20世紀少年などで有名な浦沢直樹さんの初期の代表作です。現在の20世紀少年やマスターキートンのようなシブい
アニメとは違い、YAWARA!やHAPPY!など、初期の作品は、もう何でも詰め込んでしまえ!の勢いがある感じが
して、楽しいです。バルセロナオリンピックの最中でさえ色々なサイドストーリーが並行して進む強引さもまた
好きです。また、谷選手の愛称のもとになるほど人気のあったアニメ化作品でもあります。この漫画がなかったら谷選手も
あれほどの注目を浴びることはなかったかもしれませんね。
この漫画の素晴らしいところは、物語の始めから、一つのハイライトに向かって突き進むところです。
猪熊柔をカメラマンとして、見守る男性として追い続ける松田さんの感じた未来、
「ずっと聞こえてたんだ。きみを見た時からずっと……きみを声援する大観衆の声が……」の言葉。
長いこの漫画の中で、普通の女の子になりたかった高校生の女の子がオリンピックの舞台で大観衆を浴びるまでの道筋、
読みながらドキドキせずにはいられません。そして、その夢がかなったときのバルセロナの人々、松田さんの表情、
見開き1ページ使ってテレビを見ている日本の人々の熱狂を伝える様、もう、同じ猪熊柔を応援する一員として
熱狂せざるを得ません。感動してしまいます。
そして、結末、やはり猪熊柔は普通の女の子でもありました。この終わり方、大好きです。
それに、色々な人々が生き生きと、精一杯がんばります。浦沢直樹の漫画ではみなががんばりやさんです。

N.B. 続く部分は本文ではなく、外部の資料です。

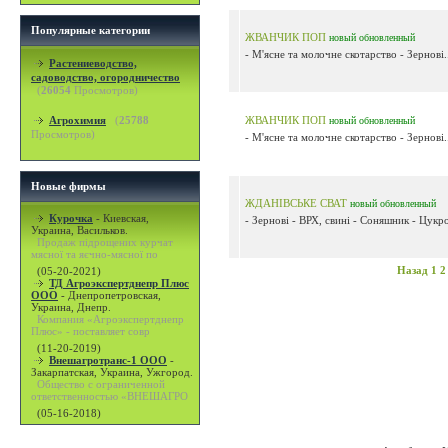
Популярные категории
ЖВАНЧИК ПОП
новый
обновленный
- М'ясне та молочне скотарство - Зернові.
Растениеводство,
садоводство, огородничество
(
26054
Просмотров)
Агрохимия
(
25788
ЖВАНЧИК ПОП
новый
обновленный
Просмотров)
- М'ясне та молочне скотарство - Зернові.
Новые фирмы
ЖДАНІВСЬКЕ СВАТ
новый
обновленный
Курочка
-
Киевская,
- Зернові - ВРХ, свині - Соняшник - Цукро
Украина, Васильков.
Продаж підрощених курчат
мясної та яєчно-мясної по
Назад
1
2
(05-20-2021)
ТД Агроэкспертднепр Плюс
ООО
-
Днепропетровская,
Украина, Днепр.
Компания «Агроэкспертднепр
Плюс» - поставляет совр
(11-20-2019)
Внешагротранс-1 ООО
-
Закарпатская, Украина, Ужгород.
Общество с ограниченной
ответственностью «ВНЕШАГРО
(05-16-2018)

最初の試合であっさり投げられた藤堂由貴、バルセロナで見せる姿は別人の様です。もちろん、本阿弥さやか、
富士子さん、花園さんなど、ときに笑わせてくれながら、一生懸命な姿を見せ続けてくれます。なんだか好きです。
ごちゃごちゃした描写は好みが分かれるかもしれませんが、バルセロナの大声援の感動を味わって欲しいです。
田村亮子のバルセロナの決勝、小学生の私はラジオ体操に行く直前、同じ熱狂を感じた覚えがあります。